Given the following position function: (position is in ft , time is in sec ) \( \mathrm{s}(\mathrm{t})=\frac{11}{3} \mathrm{t}^{3}-\frac{55}{2} \mathrm{t}^{2}+\mathrm{t} \) Find the velocity at \( \mathrm{t}=2 \). \( \mathrm{v}(2)=[?] \frac{\mathrm{ft}}{\mathrm{sec}} \)
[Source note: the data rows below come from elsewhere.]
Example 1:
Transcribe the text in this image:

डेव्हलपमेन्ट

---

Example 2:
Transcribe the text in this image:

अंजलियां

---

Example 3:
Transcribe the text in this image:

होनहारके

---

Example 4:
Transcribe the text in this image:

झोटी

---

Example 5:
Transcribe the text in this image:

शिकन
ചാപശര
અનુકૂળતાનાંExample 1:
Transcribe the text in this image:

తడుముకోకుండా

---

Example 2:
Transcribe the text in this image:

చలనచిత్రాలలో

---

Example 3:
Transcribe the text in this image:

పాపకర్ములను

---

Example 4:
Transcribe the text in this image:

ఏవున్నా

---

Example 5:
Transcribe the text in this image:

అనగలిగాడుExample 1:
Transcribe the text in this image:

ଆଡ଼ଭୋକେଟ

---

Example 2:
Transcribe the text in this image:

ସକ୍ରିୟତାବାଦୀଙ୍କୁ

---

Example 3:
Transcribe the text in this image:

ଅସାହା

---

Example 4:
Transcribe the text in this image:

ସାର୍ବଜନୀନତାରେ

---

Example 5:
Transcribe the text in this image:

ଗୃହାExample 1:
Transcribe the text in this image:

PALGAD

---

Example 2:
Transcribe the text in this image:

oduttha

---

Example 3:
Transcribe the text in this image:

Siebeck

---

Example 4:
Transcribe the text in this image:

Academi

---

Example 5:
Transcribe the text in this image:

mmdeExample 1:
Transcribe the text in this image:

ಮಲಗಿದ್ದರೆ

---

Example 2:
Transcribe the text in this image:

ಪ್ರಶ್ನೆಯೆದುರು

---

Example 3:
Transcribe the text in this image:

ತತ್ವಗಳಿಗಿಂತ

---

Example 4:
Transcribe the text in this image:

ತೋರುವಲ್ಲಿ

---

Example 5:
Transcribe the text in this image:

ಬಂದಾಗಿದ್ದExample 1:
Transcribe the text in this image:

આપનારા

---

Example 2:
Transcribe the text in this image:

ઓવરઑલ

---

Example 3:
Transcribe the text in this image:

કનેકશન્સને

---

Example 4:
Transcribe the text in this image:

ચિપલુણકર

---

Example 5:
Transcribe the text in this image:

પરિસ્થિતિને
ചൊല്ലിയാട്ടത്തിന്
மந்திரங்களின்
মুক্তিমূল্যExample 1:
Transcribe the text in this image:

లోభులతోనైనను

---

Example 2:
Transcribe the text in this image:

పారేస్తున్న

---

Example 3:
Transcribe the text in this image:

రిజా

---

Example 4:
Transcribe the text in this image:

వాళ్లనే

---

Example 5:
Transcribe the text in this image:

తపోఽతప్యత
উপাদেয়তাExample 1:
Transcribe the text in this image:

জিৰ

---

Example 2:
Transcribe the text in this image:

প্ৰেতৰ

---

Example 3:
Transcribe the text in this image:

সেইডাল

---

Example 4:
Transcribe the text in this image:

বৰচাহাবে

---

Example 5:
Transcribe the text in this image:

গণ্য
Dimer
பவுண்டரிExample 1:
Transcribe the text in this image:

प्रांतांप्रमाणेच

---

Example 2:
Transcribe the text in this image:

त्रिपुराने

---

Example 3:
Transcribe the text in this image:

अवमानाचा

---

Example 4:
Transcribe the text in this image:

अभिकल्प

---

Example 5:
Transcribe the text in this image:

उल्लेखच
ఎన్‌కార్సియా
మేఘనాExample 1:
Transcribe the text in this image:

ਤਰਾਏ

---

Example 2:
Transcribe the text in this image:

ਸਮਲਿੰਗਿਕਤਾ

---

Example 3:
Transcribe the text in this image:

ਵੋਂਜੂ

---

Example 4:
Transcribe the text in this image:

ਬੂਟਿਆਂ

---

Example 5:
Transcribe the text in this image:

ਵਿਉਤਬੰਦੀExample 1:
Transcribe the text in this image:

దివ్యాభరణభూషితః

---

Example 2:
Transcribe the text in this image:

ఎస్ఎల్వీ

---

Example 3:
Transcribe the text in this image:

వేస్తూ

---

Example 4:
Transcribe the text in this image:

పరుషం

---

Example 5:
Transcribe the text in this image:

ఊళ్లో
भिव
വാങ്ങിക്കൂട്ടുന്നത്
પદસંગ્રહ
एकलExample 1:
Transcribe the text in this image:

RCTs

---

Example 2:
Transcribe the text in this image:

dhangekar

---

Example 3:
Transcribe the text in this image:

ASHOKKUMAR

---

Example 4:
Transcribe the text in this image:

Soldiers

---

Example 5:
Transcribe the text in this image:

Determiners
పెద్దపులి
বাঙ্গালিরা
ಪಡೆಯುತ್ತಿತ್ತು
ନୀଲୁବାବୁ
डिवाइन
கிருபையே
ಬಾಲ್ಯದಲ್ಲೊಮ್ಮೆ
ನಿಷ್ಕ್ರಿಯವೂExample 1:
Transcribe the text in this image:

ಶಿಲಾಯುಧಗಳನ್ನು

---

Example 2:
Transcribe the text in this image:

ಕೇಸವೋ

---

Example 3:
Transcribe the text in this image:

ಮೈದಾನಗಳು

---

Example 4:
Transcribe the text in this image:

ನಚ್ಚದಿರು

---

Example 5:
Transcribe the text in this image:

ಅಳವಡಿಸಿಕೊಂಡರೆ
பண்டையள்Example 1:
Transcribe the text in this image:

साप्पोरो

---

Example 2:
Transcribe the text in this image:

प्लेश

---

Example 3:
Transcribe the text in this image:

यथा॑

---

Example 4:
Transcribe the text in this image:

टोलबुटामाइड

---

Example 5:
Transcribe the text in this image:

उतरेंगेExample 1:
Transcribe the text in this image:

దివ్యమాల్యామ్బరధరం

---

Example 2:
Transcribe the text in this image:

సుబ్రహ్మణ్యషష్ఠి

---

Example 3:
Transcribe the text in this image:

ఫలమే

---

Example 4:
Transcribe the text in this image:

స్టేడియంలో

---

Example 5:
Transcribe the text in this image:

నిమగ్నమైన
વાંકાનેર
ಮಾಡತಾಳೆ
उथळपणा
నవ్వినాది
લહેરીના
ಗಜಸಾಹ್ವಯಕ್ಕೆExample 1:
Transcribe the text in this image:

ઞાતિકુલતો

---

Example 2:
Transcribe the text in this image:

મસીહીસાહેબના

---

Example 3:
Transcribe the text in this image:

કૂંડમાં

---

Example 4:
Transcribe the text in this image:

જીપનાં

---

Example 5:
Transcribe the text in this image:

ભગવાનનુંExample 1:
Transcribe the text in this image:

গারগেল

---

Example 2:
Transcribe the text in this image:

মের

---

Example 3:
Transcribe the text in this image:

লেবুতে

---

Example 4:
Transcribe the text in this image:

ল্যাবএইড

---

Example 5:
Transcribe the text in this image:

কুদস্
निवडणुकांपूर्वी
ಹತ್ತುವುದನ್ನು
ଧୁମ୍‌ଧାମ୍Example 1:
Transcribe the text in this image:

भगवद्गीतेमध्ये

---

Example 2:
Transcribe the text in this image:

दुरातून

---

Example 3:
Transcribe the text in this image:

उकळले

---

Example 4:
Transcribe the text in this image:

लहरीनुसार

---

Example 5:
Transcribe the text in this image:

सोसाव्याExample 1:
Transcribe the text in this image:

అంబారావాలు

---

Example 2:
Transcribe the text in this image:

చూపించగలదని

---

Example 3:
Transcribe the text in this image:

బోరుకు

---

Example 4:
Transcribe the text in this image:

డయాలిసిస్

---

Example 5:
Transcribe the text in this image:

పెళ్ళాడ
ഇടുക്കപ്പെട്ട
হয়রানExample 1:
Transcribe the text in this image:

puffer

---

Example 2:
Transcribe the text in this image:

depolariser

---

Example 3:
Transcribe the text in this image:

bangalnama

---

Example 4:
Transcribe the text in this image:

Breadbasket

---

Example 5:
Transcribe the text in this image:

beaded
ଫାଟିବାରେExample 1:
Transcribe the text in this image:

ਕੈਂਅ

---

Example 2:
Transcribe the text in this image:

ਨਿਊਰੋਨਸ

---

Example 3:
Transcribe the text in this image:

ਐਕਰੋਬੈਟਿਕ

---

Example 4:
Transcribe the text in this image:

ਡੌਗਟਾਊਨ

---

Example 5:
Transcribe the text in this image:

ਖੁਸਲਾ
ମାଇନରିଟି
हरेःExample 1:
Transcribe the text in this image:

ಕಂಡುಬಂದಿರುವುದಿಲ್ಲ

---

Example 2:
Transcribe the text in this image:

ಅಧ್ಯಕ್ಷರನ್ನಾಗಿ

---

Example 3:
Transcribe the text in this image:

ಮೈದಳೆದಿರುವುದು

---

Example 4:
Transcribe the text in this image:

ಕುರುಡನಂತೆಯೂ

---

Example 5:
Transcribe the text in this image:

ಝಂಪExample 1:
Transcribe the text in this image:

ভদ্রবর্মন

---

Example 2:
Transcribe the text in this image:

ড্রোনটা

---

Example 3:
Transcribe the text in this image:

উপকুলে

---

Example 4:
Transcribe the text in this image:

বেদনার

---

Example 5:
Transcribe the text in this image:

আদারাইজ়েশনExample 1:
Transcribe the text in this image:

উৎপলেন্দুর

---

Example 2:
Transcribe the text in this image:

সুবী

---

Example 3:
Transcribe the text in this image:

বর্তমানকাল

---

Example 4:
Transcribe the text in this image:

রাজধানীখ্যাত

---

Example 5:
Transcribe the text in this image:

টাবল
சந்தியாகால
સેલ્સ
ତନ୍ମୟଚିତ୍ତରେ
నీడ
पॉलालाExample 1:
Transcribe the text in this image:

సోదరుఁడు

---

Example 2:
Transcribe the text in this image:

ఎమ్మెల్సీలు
To find the velocity at \( t = 2 \), we first need to determine the velocity function, which is the derivative of the position function \( s(t) \). Starting with: \[ s(t) = \frac{11}{3} t^3 - \frac{55}{2} t^2 + t \] We differentiate \( s(t) \) with respect to \( t \): \[ v(t) = \frac{ds}{dt} = \frac{d}{dt} \left(\frac{11}{3} t^3 - \frac{55}{2} t^2 + t\right) \] Calculating the derivatives: \[ v(t) = 11t^2 - 55t + 1 \] Now we can substitute \( t = 2 \) into the velocity function: \[ v(2) = 11(2)^2 - 55(2) + 1 \] Calculating this gives: \[ v(2) = 11(4) - 110 + 1 = 44 - 110 + 1 = -65 \] Thus, the velocity at \( t = 2 \) is: \[ v(2) = -65 \, \frac{ft}{sec} \]